◆ Exercise brief:
From the iomap writeback thread below, return the stretch from "Ming Lei <ming.lei@xxxxxxxxxx>" through "submit them out?" word for word.

◆ Selected passage:
· · · ·

Re: iomap: writeback ioend/bio allocation deadlock risk

Ming Lei <ming.lei@xxxxxxxxxx> · Tue, 25 May 2021 14:28:54 +0800

On Tue, May 25, 2021 at 12:54:35PM +0800, Ming Lei wrote:
> On Tue, May 25, 2021 at 09:55:38AM +1000, Dave Chinner wrote:
> > On Fri, May 21, 2021 at 04:54:45PM +0800, Ming Lei wrote:
> > > On Fri, May 21, 2021 at 10:36:35AM +0200, Christoph Hellwig wrote:
> > > > On Fri, May 21, 2021 at 04:35:03PM +0800, Ming Lei wrote:
> > > > > Just wondering why the ioend isn't submitted out after it becomes full?
> > > > 
> > > > block layer plugging?  Although failing bio allocations will kick that,
> > > > so that is not a deadlock risk.
> > > 
> > > These ioends are just added to one list stored on local stack variable(submit_list),
> > > how can block layer plugging observe & submit them out?

· · · ·

◆ Source material:
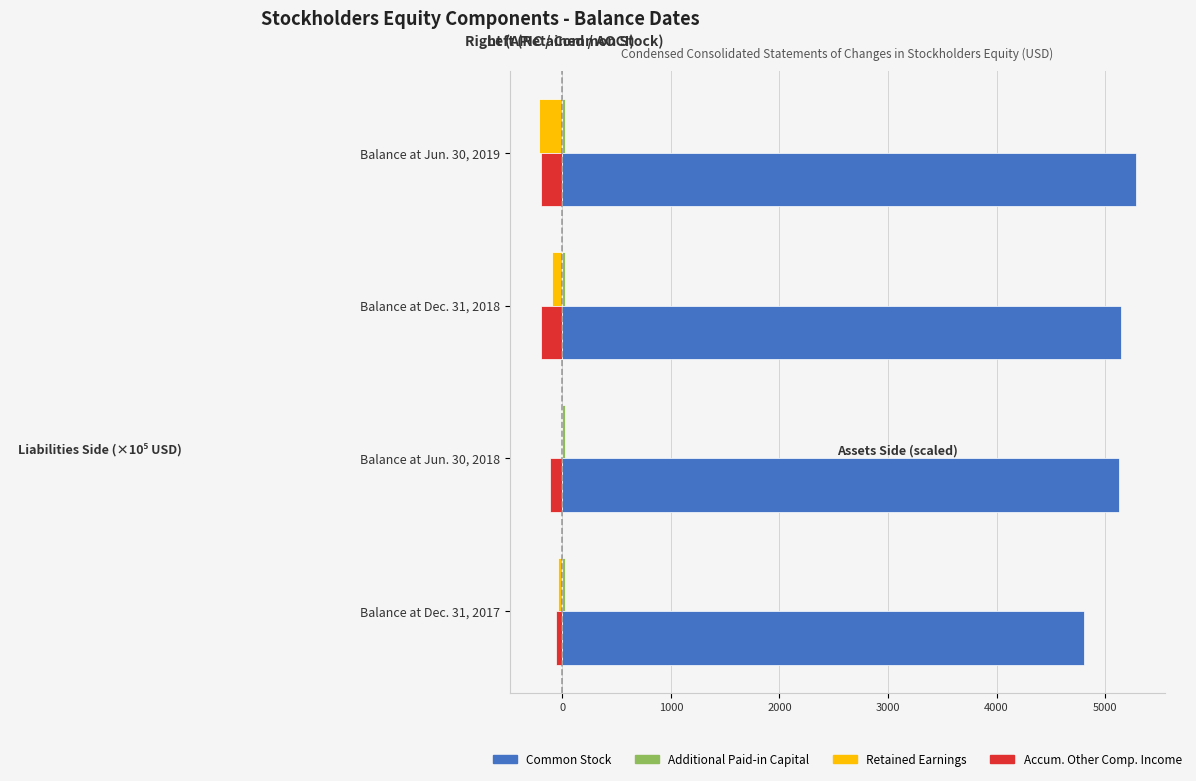

What is the greatest value displayed?

5281.9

· · · ·

◆ Written solution:
Ming Lei <ming.lei@xxxxxxxxxx> · Tue, 25 May 2021 14:28:54 +0800

On Tue, May 25, 2021 at 12:54:35PM +0800, Ming Lei wrote:
> On Tue, May 25, 2021 at 09:55:38AM +1000, Dave Chinner wrote:
> > On Fri, May 21, 2021 at 04:54:45PM +0800, Ming Lei wrote:
> > > On Fri, May 21, 2021 at 10:36:35AM +0200, Christoph Hellwig wrote:
> > > > On Fri, May 21, 2021 at 04:35:03PM +0800, Ming Lei wrote:
> > > > > Just wondering why the ioend isn't submitted out after it becomes full?
> > > > 
> > > > block layer plugging?  Although failing bio allocations will kick that,
> > > > so that is not a deadlock risk.
> > > 
> > > These ioends are just added to one list stored on local stack variable(submit_list),
> > > how can block layer plugging observe & submit them out?